======== INPUT DATA ========
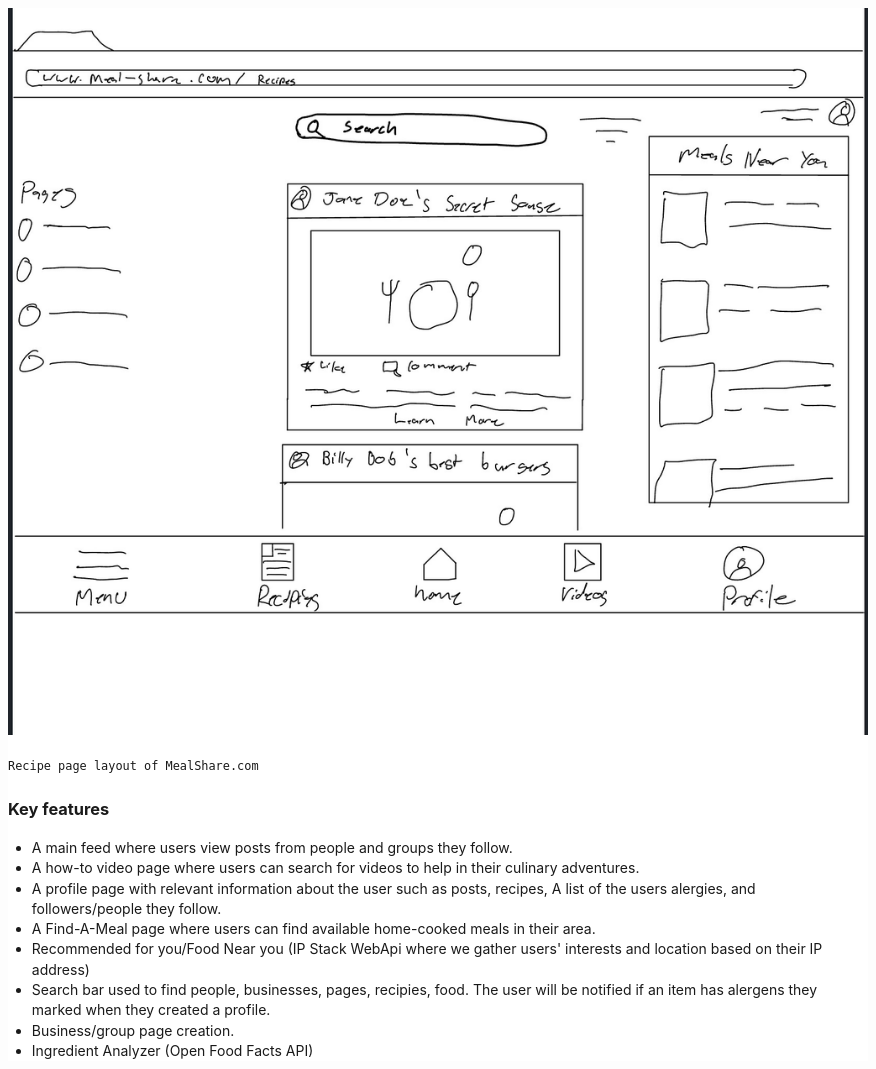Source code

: ![Recipe Page Design](RecipePage.jpg)



```
Recipe page layout of MealShare.com
```



### Key features

- A main feed where users view posts from people and groups they follow.
- A how-to video page where users can search for videos to help in their culinary adventures.
- A profile page with relevant information about the user such as posts, recipes, A list of the users alergies, and followers/people they follow.
- A Find-A-Meal page where users can find available home-cooked meals in their area.
- Recommended for you/Food Near you (IP Stack WebApi where we gather users' interests and location based on their IP address)
- Search bar used to find people, businesses, pages, recipies, food. The user will be notified if an item has alergens they marked when they created a profile.
- Business/group page creation.
- Ingredient Analyzer (Open Food Facts API)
========
DIRECTIONS FOR THIS TASK
Above are the entries; copy every line among them that contains the word "where".

ANSWER SECTION
- A main feed where users view posts from people and groups they follow.
- A how-to video page where users can search for videos to help in their culinary adventures.
- A Find-A-Meal page where users can find available home-cooked meals in their area.
- Recommended for you/Food Near you (IP Stack WebApi where we gather users' interests and location based on their IP address)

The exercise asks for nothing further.